How to use python to crawl thousands of fund data 07/09 Update SLTechnology News&Howtos

How to use python to crawl thousands of fund data

2025-07-09 Update From: SLTechnology News&Howtos shulou NAV: SLTechnology News&Howtos > Internet Technology >

Shulou(Shulou.com)06/01 Report--

This article is about how to use python to crawl tens of millions of fund data. The editor thinks it is very practical, so share it with you as a reference and follow the editor to have a look.

Fund code

Crawling fund data is a necessary condition to know the fund code, how to get it, open the official website to find it.

After clicking around, I found the home page of the fund code, thought, turned the page and crawled.

Http://fund.eastmoney.com/allfund.html

As a result, F12 unexpectedly opened the fundcode_search.js in the following figure.

Right-click the new tab to open →

Found that all the fund codes are there, then it is even easier.

Import requests

Import re

Import json

Import pandas as pd

Url = 'http://fund.eastmoney.com/js/fundcode_search.js'

R = requests.get (url)

A = re.findall ('var r = (. *])', r.text) [0]

B = json.loads (a)

Fundcode = pd.DataFrame (b, columns= ['fundcode',' fundsx', 'name',' category', 'fundpy'])

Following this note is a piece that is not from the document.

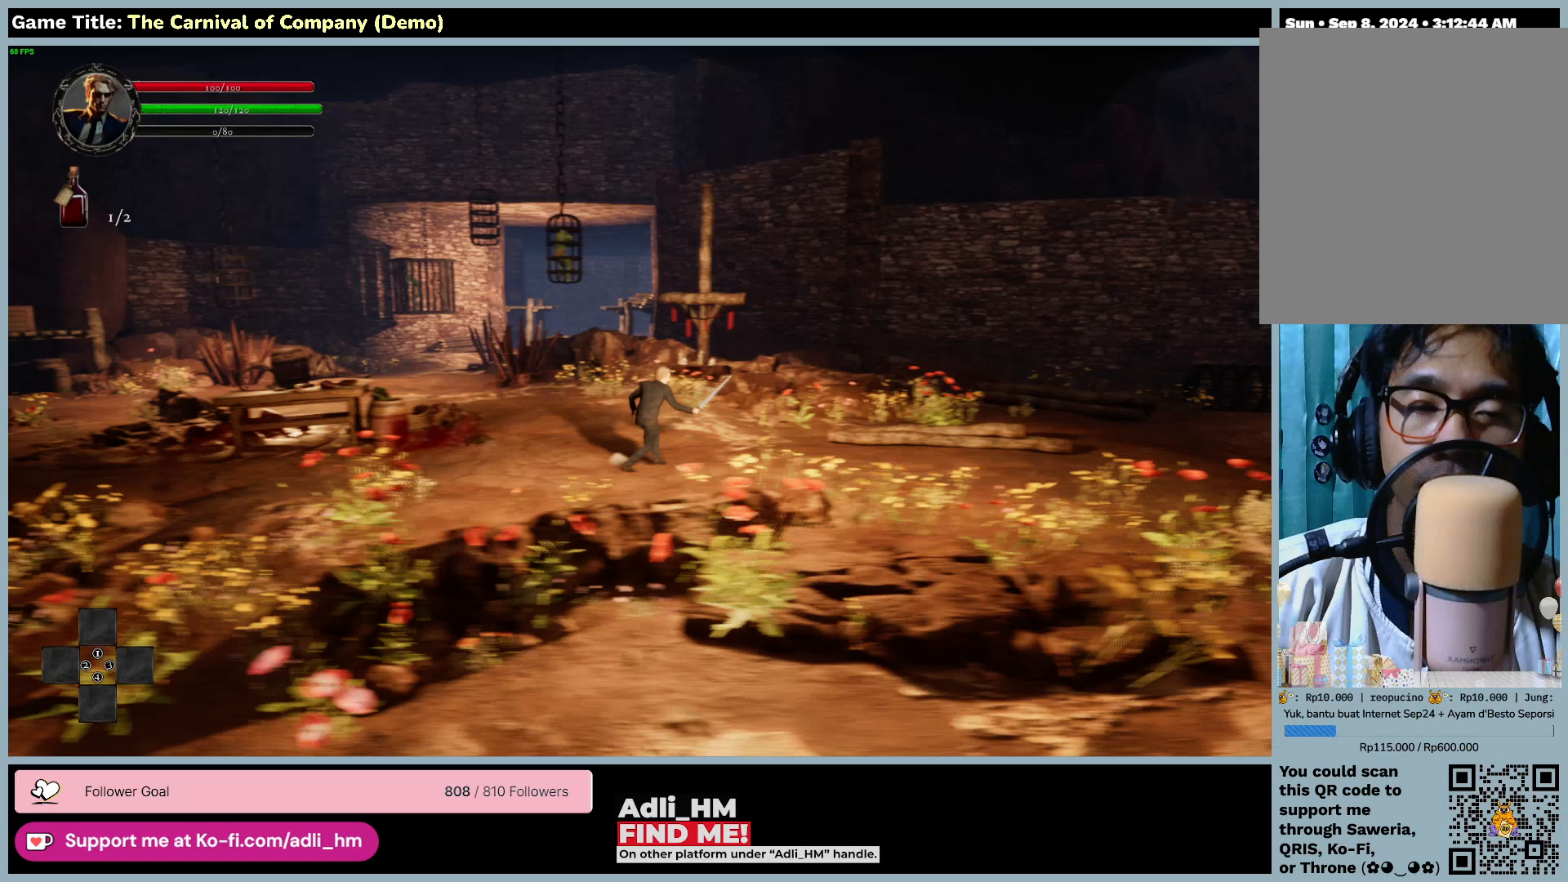
{"keys": ["d"], "mouse": [], "events": []}
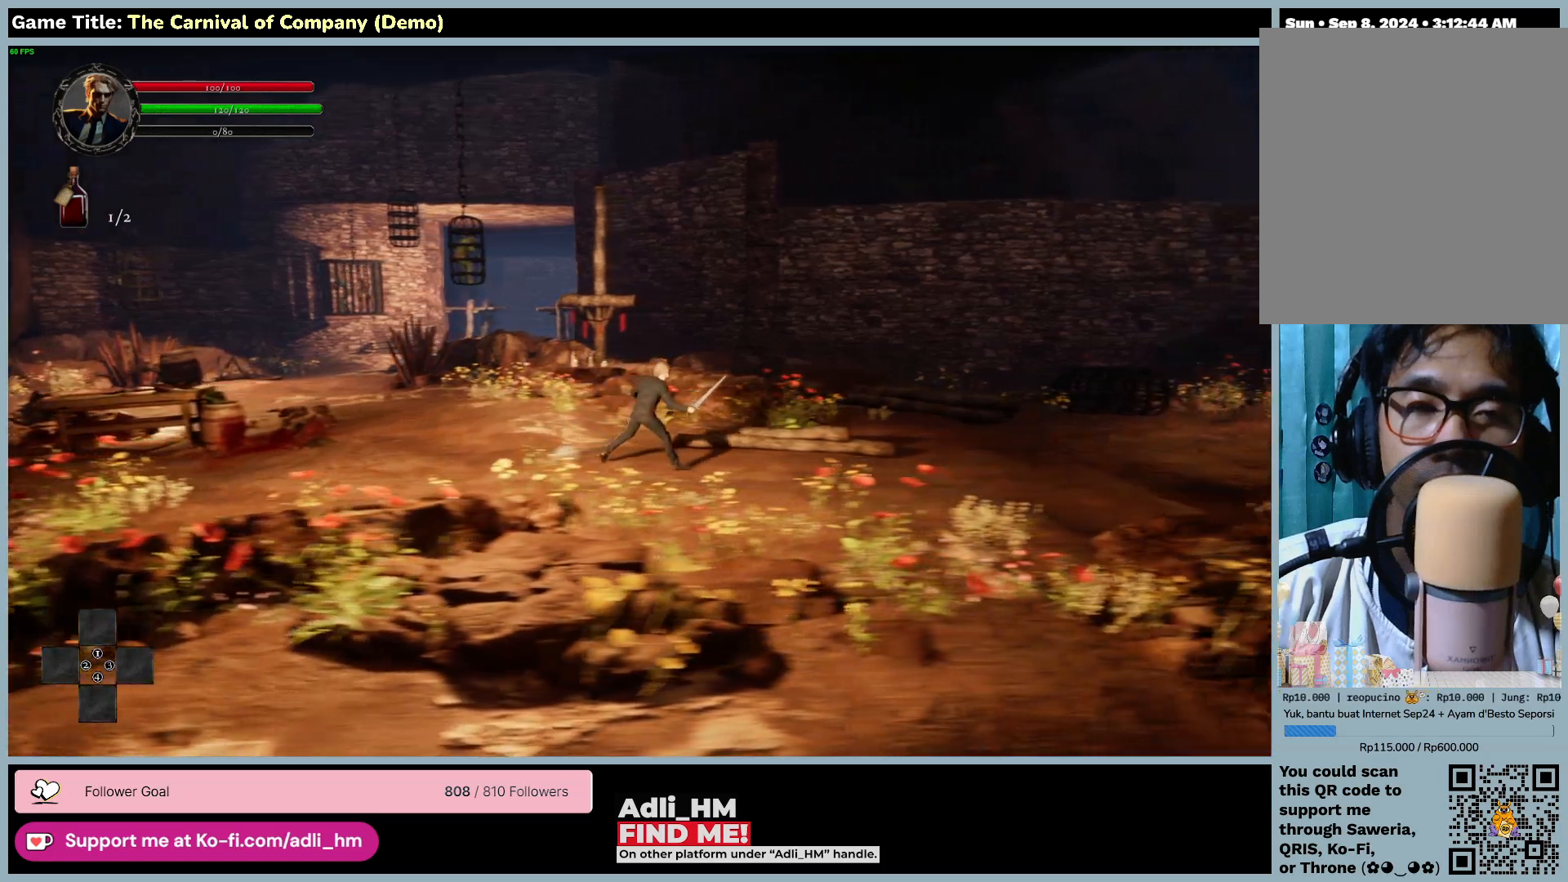
{"keys": ["d"], "mouse": [], "events": []}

Fundcode = fundcode.loc [:, ['fundcode',' name', 'category']]

Fundcode.to_csv ('fundcode_search.csv', index=False, encoding='utf-8-sig')

The operation obtains a total of 10736 pieces of data of all fund codes.

Climb the history of funds

With tens of thousands of fund codes, and then crawling their net worth data for the past three years, that rounding is not ten million pieces of data.

The method has been given before, also open the fund website, use the browser with its own flow analysis tools can easily find the data interface.

Where callback returns the js callback function, which can be deleted, funCode is the fund code, pageIndex is the page number, pageSize returns the number of data items per page is, startDate and endDate are the start time and end time, respectively. [1]

FundCode = '001618' # Fund Code

PageIndex = 1

StartDate = '2018-02-22' # start time

EndDate = '2020-07-10' # deadline

Header = {

'User-Agent':' Mozilla/5.0 (Windows NT 6.1; Win64; x64; rv:69.0) Gecko/20100101 Firefox/69.0'

'Referer': 'http://fundf10.eastmoney.com/jjjz_{0}.html'.format(fundCode)

}

Url = 'http://api.fund.eastmoney.com/f10/lsjz?fundCode={0}&pageIndex={1}&pageSize=5000&startDate={2}&endDate={3}&_=1555586870418?'\

.format (fundCode, pageIndex, startDate, endDate)

Response = requests.get (url, headers=header) Thank you for your reading! On "how to use python to climb tens of thousands of fund data" this article is shared here, I hope the above content can be of some help to you, so that you can learn more knowledge, if you think the article is good, you can share it out for more people to see it!

Welcome to subscribe "Shulou Technology Information " to get latest news, interesting things and hot topics in the IT industry, and controls the hottest and latest Internet news, technology news and IT industry trends.

*The comments in the above article only represent the author's personal views and do not represent the views and positions of this website. If you have more insights, please feel free to contribute and share.